(Rows taken from a layout dataset)
──────────

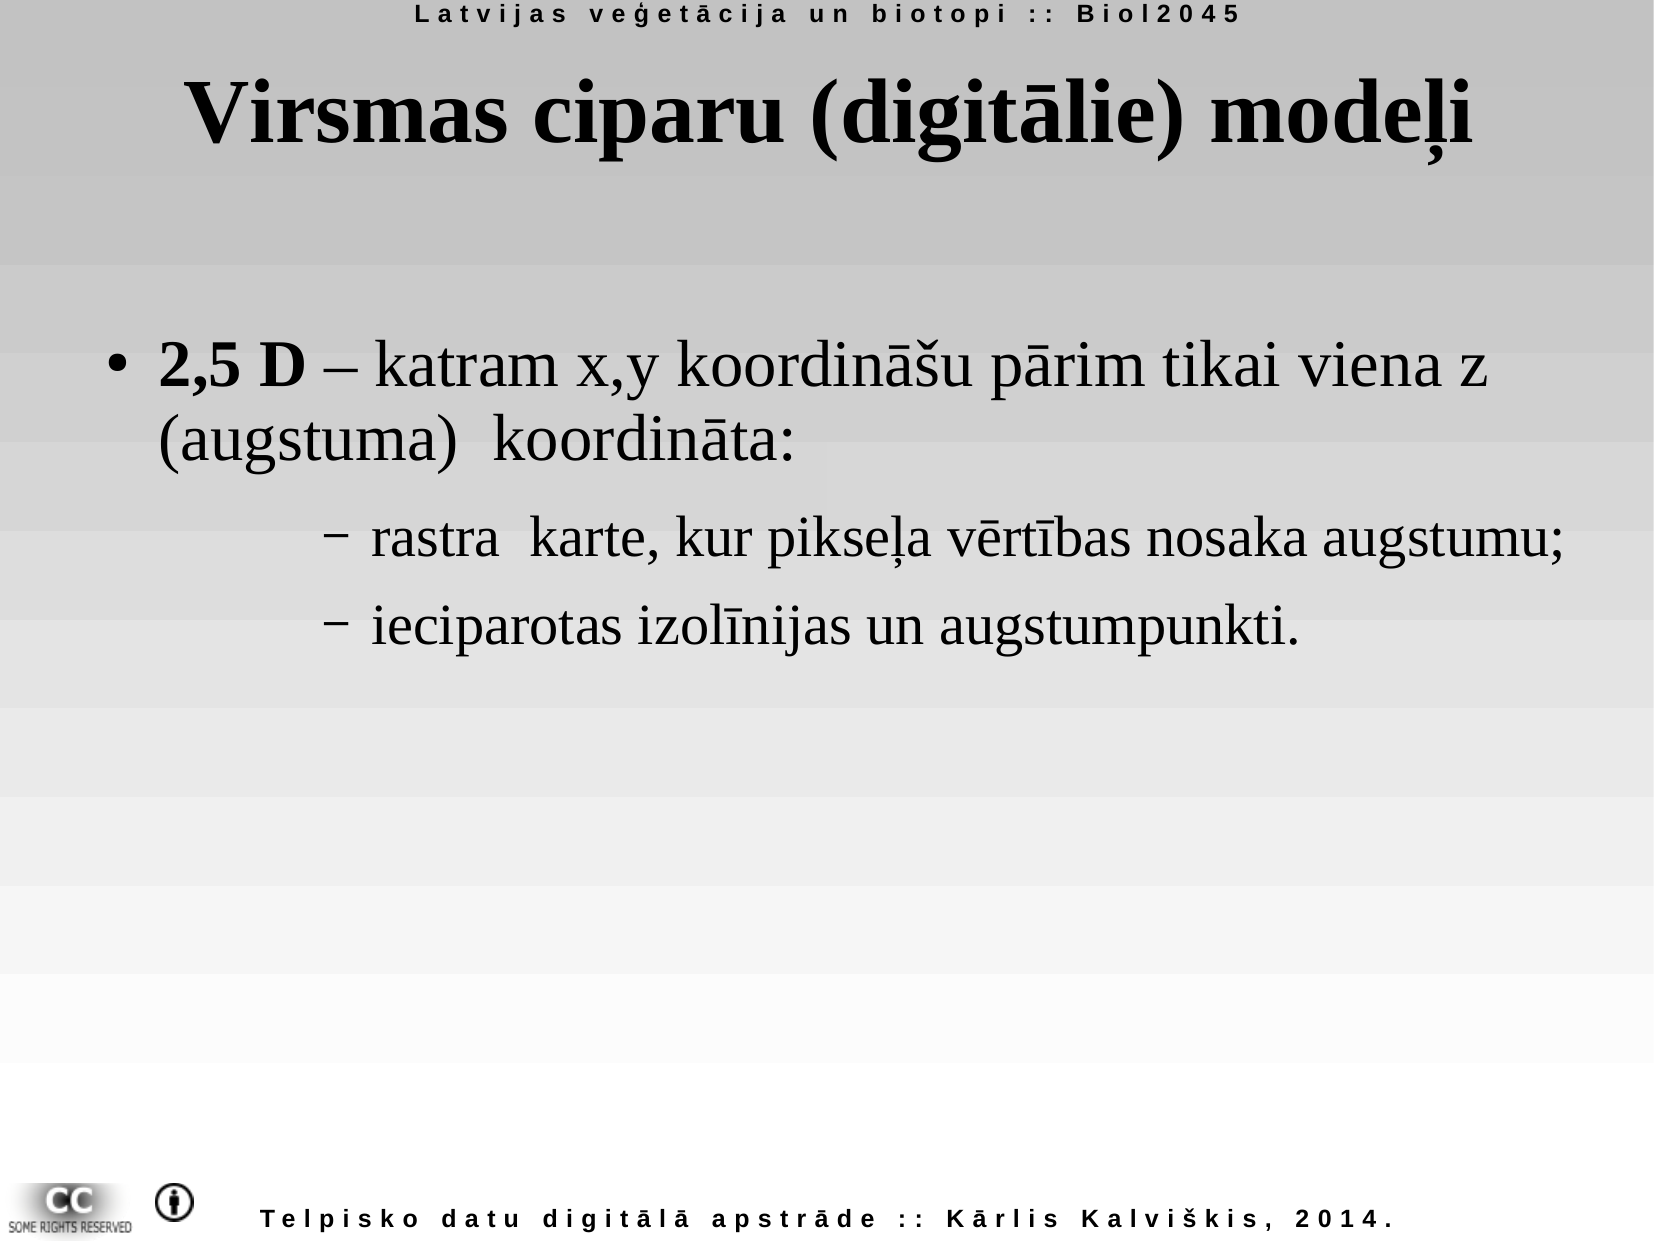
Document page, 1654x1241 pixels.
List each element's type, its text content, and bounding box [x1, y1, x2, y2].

picture [0, 0, 1654, 1241]
list 2,5 D – katram x,y koordināšu pārim tikai viena z (augstuma) koordināta: rastra karte, kur pikseļa vērtības nosaka augstumu; ieciparotas izolīnijas un augstumpunkti. [87, 327, 1602, 1172]
title Virsmas ciparu (digitālie) modeļi [34, 61, 1626, 296]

──────────

Put every line of the listing into a JSON list of strings, one string per line, with blank lines dropped. Leave the pictures out of your answer.

[
  "Document page, 1654x1241 pixels.",
  "List each element's type, its text content, and bounding box [x1, y1, x2, y2].",
  "picture [0, 0, 1654, 1241]",
  "list 2,5 D – katram x,y koordināšu pārim tikai viena z (augstuma) koordināta: rastra karte, kur pikseļa vērtības nosaka augstumu; ieciparotas izolīnijas un augstumpunkti. [87, 327, 1602, 1172]",
  "title Virsmas ciparu (digitālie) modeļi [34, 61, 1626, 296]"
]